RE: [PATCH v5 0/6] Add hardware prefetch control driver for A64FX and x86

From: tarumizu.kohei@xxxxxxxxxxx
Date: Fri Jun 17 2022 - 05:07:41 EST


Hi Linus,

Thanks for the comment.

> OK
>
> > A64FX and some Intel processors have implementation-dependent register
> > for controlling CPU's hardware prefetch behavior. A64FX has
> > IMP_PF_STREAM_DETECT_CTRL_EL0[1], and Intel processors have MSR
> 0x1a4
> > (MSR_MISC_FEATURE_CONTROL)[2].
>
> Hardware prefetch (I guess of memory contents) is a memory hierarchy feature.
>
> Linux has a memory hierarchy manager, conveniently named "mm", developed
> by some of the smartest people I know. The main problem addressed by that is
> paging, but prefetching into the CPU from the next lowest level in the memory
> hierarchy is just another memory hierarchy hardware feature, such as hard
> disks, primary RAM etc.
>
> > These registers cannot be accessed from userspace.
>
> Good. The kernel managed hardware. If the memory hierarchy people have
> userspace now doing stuff behind their back, through some special interface,
> that makes their world more complicated.
>
> This looks like it needs information from the generic memory manager, from the
> scheduler, and possibly all the way down from the block layer to do the right
> thing, so it has no business in userspace.
> Have you seen mm/damon for example? Access to statistics for memory
> access patterns seems really useful for tuning the behaviour of this hardware.
> Just my €0.01.

Thank you for the information. I will see if mm/damon statistics can
be used for tuning.

> If it does interact with userspace I suppose it should be using control groups,
> like everything else of this type, see e.g. mm/memcontrol.c, not custom sysfs
> files.

Hardware prefetch registers exist for each core, and the settings are
independent for each cache. Therefore, currently, I created it under
/sys/devices/system/cpu/cpu*/cache/index*.
However, when user actually configure it for an application, they may
want to set it on a per-process basis. Considering that, I think
control groups is suitable for this usage.

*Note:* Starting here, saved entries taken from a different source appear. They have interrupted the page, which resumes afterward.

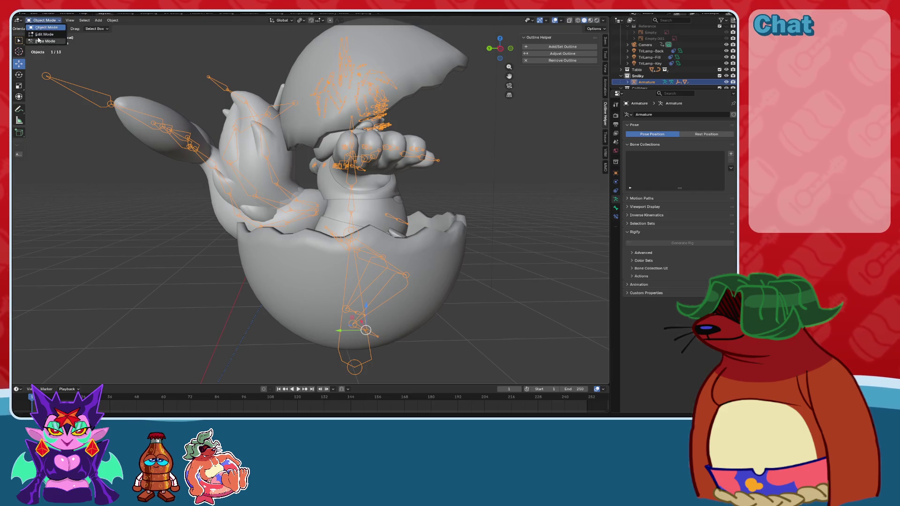
Enter Pose Mode and rotate the first tail bone.
{"action": "left_click", "coordinate": [37, 41]}
{"action": "mouse_move", "coordinate": [281, 197]}
{"action": "middle_mouse_down"}
{"action": "mouse_move", "coordinate": [320, 221]}
{"action": "mouse_move", "coordinate": [124, 191]}
{"action": "middle_mouse_up"}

For example, is your idea of interface like the following?

```
/sys/fs/cgroup/memory/memory.hardware_prefetcher.enable
```

Cpuset controller has information about which CPU a process belonging
to a group is bound to, so maybe cpuset controller is more appropriate.

Control groups has hierarchical structure, so it is necessary to
consider whether they can map hardware prefetch behavior well.
Currentry I have two concerns.
First, upper hierarchy contains the same CPU as the lower hierarchy.
In this case, it may not be possible to configure independent setting
in each hierarchy.
Next, context switch considerations. This function rewrites the
value of the register that exists for each core. Therefore, the
register value must be changed at the timing of the context switch
with a process belonging to a different group.

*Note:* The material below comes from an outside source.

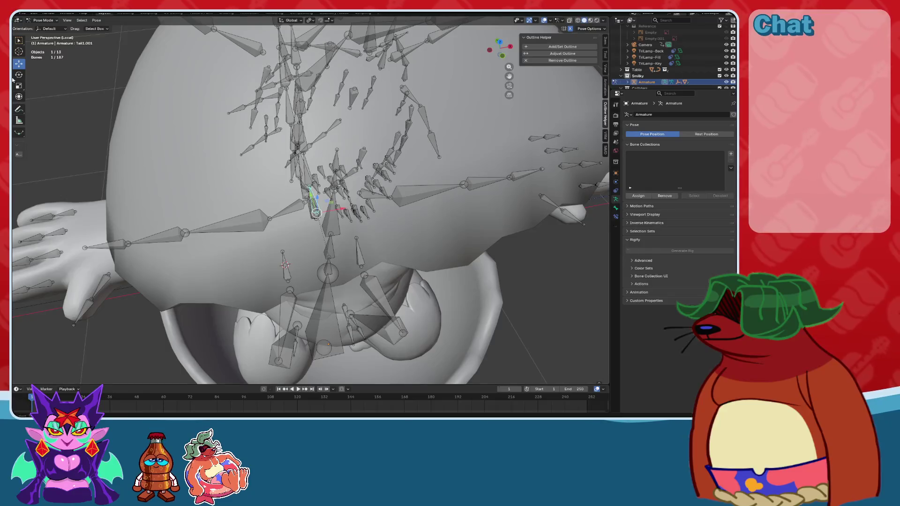
{"action": "middle_click_drag", "start_coordinate": [19, 75], "coordinate": [312, 175]}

> Just an example from one of the patches:
>
> + - "* Adjacent Cache Line Prefetcher Disable (R/W)"
> + corresponds to the
> "adjacent_cache_line_prefetcher_enable"
>
> I might only be on "a little knowledge is dangerous" on the memory manager
> topics, but I know for sure that they at times adjust the members of structs to fit
> nicely on cache lines. And now this? It looks really useful for kernel machinery
> that know very well what needs to go into the cache line next and when.
>
> Talk to the people on linux-mm and memory maintainer Andrew Morton on how
> to do this right, it's a really interesting feature! Also given that people say that
> the memory hierarchy is an important part in the performance of the Apple
> M1 (M2) silicon, I expect that machine to have this too?

I think this proposal will be useful for users, so I will proceed
with concrete studies and talk to the MM people.